After a difficult year dealing with electric vehicle (EV) availability and supply chain shortfalls, the U.S. EV market will rebound in 2023 and beyond, predicts Lars Thomsen, a world-recognized futurist speaking on behalf of Juice Americas Inc., the U.S. subsidiary of Swiss-based Juice Technology AG. Consumers will have more model options to choose from and efficiencies in batteries and charging will continue to expand making EV adoption more attractive.
Thomsen sees a number of factors driving EV adoption. “The Inflation Reduction Act and high gas prices, along with a lot of new compelling products across the board, have created a new momentum for the EV adoption in the U.S.,” says Thomsen. “In many segments, EVs are the better choice for vehicles, not just for ecological, but also for economical and performance considerations.
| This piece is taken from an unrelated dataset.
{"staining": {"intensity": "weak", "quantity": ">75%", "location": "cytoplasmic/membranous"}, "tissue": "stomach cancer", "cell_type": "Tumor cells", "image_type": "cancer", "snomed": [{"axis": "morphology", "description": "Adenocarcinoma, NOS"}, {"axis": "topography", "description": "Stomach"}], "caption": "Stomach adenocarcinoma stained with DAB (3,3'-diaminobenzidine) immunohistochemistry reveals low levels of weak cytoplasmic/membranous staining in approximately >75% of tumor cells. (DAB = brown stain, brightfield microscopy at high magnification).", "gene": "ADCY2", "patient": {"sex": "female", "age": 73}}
EV charging infrastructure is expanding as well in the U.S. but needs to catch up with the speed of rising demand.”
Five key trends Thomsen says will influence EV adoption in 2023 and beyond are:
- EV Affordability. More affordable, mid-priced, mid-range EVs using cheaper and less critical material burdened LFP-Battery-Technology will enter the U.S. and European markets. China will quickly become one of the biggest export countries for these types of vehicles, driving availability up. By the end of 2023 EV sales will increase 25%, and double that number over the next two years.
- Economical Energy. Near term, electricity and gas prices have risen, but long term, the trend towards more renewable forms of electricity generation will continue. Over time energy costs will decline by using renewable energies and “smarter” energy grid management. This will benefit e-mobility adoption.
- Global competition. China will change from an importing to an exporting country for automobiles, increasingly taking market share in Europe, the U.S., Asia, Oceania, and India. China could gain up to 20% market share by 2027. In key components such as battery, electronics, AI and autonomous driving, the Chinese seem to be not only further ahead, but faster. Numerous classic OEMs in Europe and the USA will have a hard time competing against this opponent. For the EV consumer it means more choices, and more technical innovations – a purchasing incentive.
- Charging Advancements. Driving an EV is getting even easier. Along with improved battery longevity, the charging infrastructure and charging options are making strides. Both charging times and charging rates are going up. We already see the parity point at which long trips can be done in about the same time as with ICE vehicles, where the drivers and passengers will require more time for their breaks, meals, and rest stops than the EV needs to recharge. For example, charging times at DC-Fast-Chargers will hit about 20 Minutes from 10% to 80% State of Charge (SoC) for most new vehicles, coming very close to the effective time ICE vehicles typically spend at gas stations and on long trips. Also, EV owners have the option of portable chargers they can use at home or on the road to supplement fixed charging stations.
- Vehicle Practicality. Efficiency innovations are increasing range, charging performance and usability of EVs as a better and cheaper option for most driving needs and profiles. Almost all new EVs now allow for road tripping of 600+ miles per day with two meal/charging stops in between. As a daily commute vehicle, most individuals will need no more than a single charging session of less than 30 minutes per week – for less than half the cost it would take to fill up with gas.
Increased global competition and innovation and price options will drive the EV market growth over the next decade. However, aligning supply and demand continues to be a challenge. “Right now, demand for EVs exceeds most production capacity of many manufacturers and adds to their need for critical parts over the next two years,” says Thomsen.
In parallel, Thomsen says, charging infrastructure will have to keep pace with EVs. “The demand in all three areas of charging infrastructure (highway, destination, and home) is rising exponentially. Suddenly, money is to be made by building up public charging infrastructure, because there are customers that use and pay for it. This changes the game: We believe there will be a race for the most lucrative and best solutions that will turn a profit.”